See the caveats in the documentation: https://pandas.pydata.org/pandas-docs/stable/user_guide/indexing.html#returning-a-view-versus-a-copy

In [47]:
rate_total =  evaluation_data[  evaluation_data[ target_column ] == 1 ].shape[0]  / evaluation_data.shape[0]

rate_total
Out[47]:
0.37549407114624506
In [48]:
lift_result = dict()

for g in range( 1,100+1 ):
    actual_positive_in_group = evaluation_data[ ( evaluation_data['lift_group'] == g ) & ( evaluation_data[ target_column ] == 1 ) ].shape[0]
    group_population_size = evaluation_data[ ( evaluation_data['lift_group'] == g ) ].shape[0]

    lift_result[g] = { 'model': None, 'baseline': None }
    lift_result[g]['model'] =  actual_positive_in_group / group_population_size / rate_total
    lift_result[g]['baseline'] =  rate_total /  100
In [49]:
lift_result_df = pd.DataFrame.from_dict( lift_result, orient='index')

lift_result_df.tail()
Out[49]:
model baseline
96 0.0 0.003755
97 0.0 0.003755
98 0.0 0.003755
99 0.0 0.003755
100 0.0 0.003755
In [50]:
lift_result_df = lift_result_df.cumsum()

lift_result_df.tail()
Out[50]:
model baseline
96 126.5 0.360474
97 126.5 0.364229
98 126.5 0.367984
99 126.5 0.371739
100 126.5 0.375494
In [51]:
fig = go.Figure()

x_values = lift_result_df.index / 100

y_values_model = lift_result_df['model'] / lift_result_df['model'].iloc[-1]
y_values_baseline = lift_result_df['baseline'] / lift_result_df['baseline'].iloc[-1]

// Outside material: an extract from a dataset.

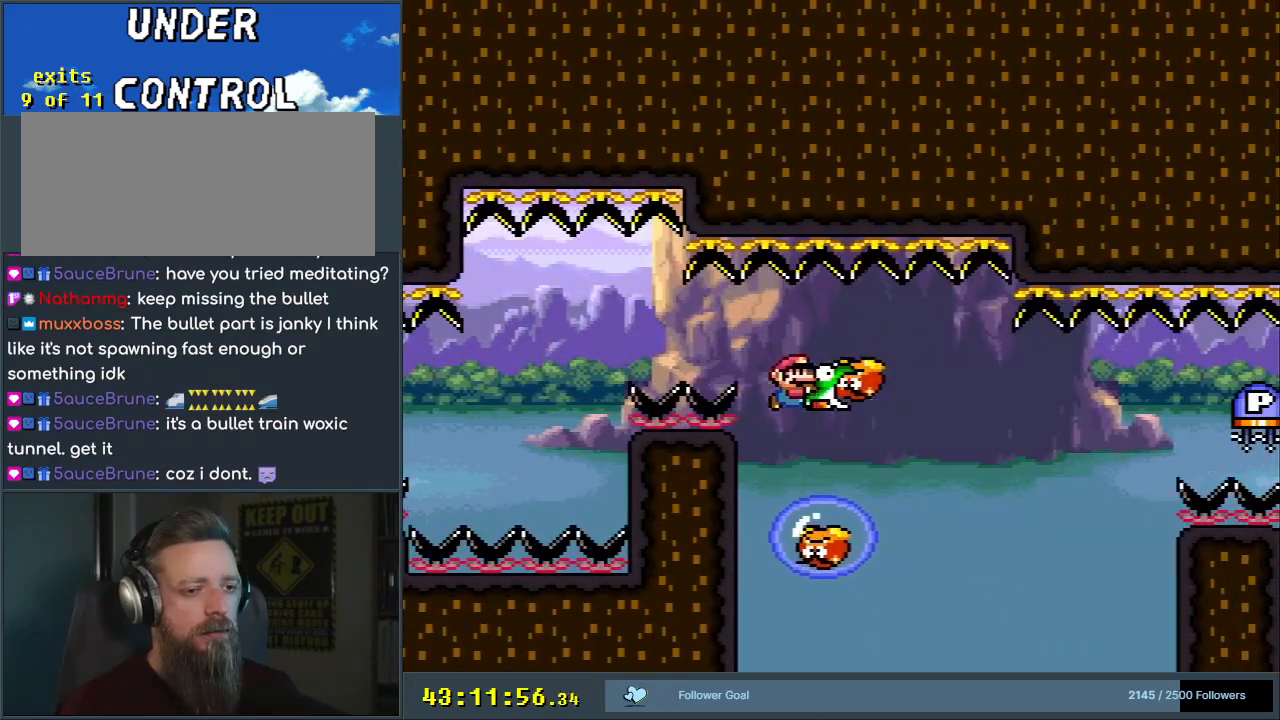
{"buttons": ["B", "Y"], "events": [[317, "DPAD_RIGHT", "down"], [367, "DPAD_RIGHT", "up"]]}
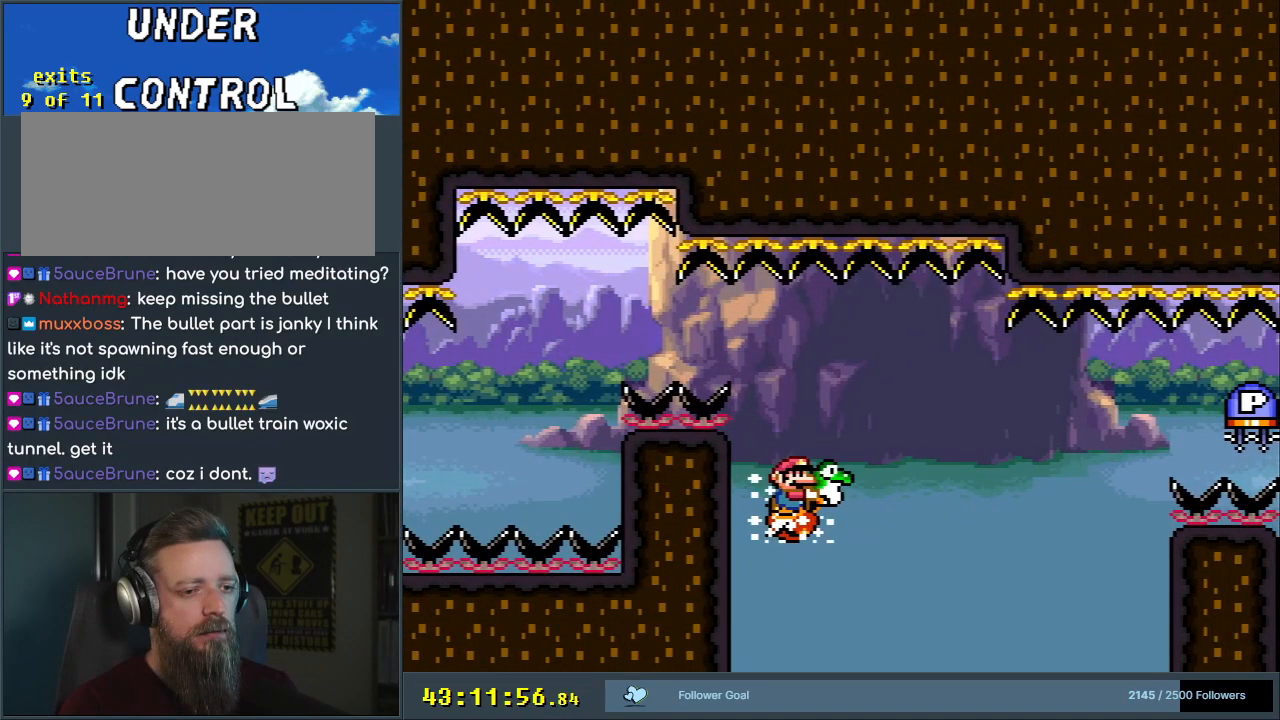
{"buttons": ["B", "Y", "DPAD_RIGHT"], "events": [[200, "DPAD_RIGHT", "down"]]}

fig.add_trace( go.Scatter( x = x_values , y = y_values_model, name = 'Model' )  )
fig.add_trace( go.Scatter( x = x_values , y = y_values_baseline, name = 'Baseline', line = dict(color='red',  dash='dot')  ) )

fig.update_layout( height = 700, width = 700, title = 'Cumulative gains chart', xaxis_title = '% of samples', yaxis_title = 'Gain' )                           

fig.show()
In [52]:
fig = go.Figure()

x_values = lift_result_df.index / 100

y_values_model = lift_result_df['model'] / lift_result_df['model'].iloc[-1]
y_values_baseline = lift_result_df['baseline'] / lift_result_df['baseline'].iloc[-1]

fig.add_trace( go.Scatter( x = x_values , y = y_values_model / y_values_baseline, name = 'Lift' )  )
fig.add_trace( go.Scatter( x = x_values , y = y_values_baseline / y_values_baseline, name = 'Baseline', line = dict(color='red',  dash='dot')  )  )

fig.update_layout( height = 700, width = 700, title = 'Lift chart', xaxis_title = '% of samples', yaxis_title = 'Lift' )                           

fig.show()

Summary¶

We demonstrated how TIM can be used for classification of timestamps in prediction maintenance scenario to recognize 2-days window prior to failure.

With default settings (without any advanced adjustments of math settings), for out-of-sample interval, true positive rate is 92%.